Q: How does your farm make money?
Matthew Kozazcki: I just have the farmstand – we don’t do wholesaling or anything. It’s open year round. We grow greens in the greenhouse in the winter – lettuce and spinach – so we’re picking throughout the whole year. We know how to grow it with just a fraction of the fuel that most people use.
Q: What challenges does the farm face?
Matthew Kozazcki: There will always be some labor issues, but I don’t find it as a big deal. I think that more government regulation is the thing that always scares me. As much as they want to help you, they end up ruining it. It isn’t done intentionally, it’s just that more laws pile on and it gets aggravating. Politicians talk about freedoms and all they do is take them away!

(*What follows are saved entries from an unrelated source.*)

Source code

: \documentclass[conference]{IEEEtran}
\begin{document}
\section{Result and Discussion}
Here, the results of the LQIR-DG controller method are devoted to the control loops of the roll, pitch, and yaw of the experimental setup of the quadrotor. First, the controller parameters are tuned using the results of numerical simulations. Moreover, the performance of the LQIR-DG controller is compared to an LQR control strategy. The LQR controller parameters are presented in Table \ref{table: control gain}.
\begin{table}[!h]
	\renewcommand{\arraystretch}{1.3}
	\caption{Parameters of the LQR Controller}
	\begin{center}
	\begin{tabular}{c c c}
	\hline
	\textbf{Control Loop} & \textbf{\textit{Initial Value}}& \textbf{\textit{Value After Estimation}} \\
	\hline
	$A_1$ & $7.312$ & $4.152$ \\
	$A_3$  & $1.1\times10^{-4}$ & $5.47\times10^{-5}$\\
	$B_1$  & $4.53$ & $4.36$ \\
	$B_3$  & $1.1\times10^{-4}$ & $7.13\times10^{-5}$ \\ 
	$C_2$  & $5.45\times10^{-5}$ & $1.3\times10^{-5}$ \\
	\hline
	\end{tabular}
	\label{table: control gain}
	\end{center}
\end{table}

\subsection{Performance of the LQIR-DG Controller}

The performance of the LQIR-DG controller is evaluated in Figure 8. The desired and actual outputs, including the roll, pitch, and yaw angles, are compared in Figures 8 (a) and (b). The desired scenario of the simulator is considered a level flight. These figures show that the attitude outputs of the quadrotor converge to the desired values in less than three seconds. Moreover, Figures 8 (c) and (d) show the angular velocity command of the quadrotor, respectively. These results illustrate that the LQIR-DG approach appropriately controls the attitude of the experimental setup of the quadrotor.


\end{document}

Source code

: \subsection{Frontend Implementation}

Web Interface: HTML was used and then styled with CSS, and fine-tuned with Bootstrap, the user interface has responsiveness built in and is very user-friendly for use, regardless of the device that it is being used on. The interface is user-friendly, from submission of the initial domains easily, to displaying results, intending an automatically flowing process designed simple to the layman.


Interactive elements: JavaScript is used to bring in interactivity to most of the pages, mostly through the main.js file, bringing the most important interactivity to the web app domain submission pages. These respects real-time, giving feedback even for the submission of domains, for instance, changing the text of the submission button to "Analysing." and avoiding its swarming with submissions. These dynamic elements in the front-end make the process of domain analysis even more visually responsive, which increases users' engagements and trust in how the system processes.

I’d rather be where I am than a young farmer starting out, because there are a lot of good people who want to do good things [and can’t]. At least when I was younger, the banks would lend you money to get started. To go to a bank now, it’s worse than when I had nothing. I hope young people figure it out, but they’ll be held back like I never was. The more that we lose these farms, the further the food will come from.
Q: What are your goals for the future?
Matthew Kozazcki: We have 600 acres here – we don’t need anymore. We’re almost at the end of the line as far as expansion in this town. We’re looking to eventually do dairy as well – cheese and ice cream – hopefully next year.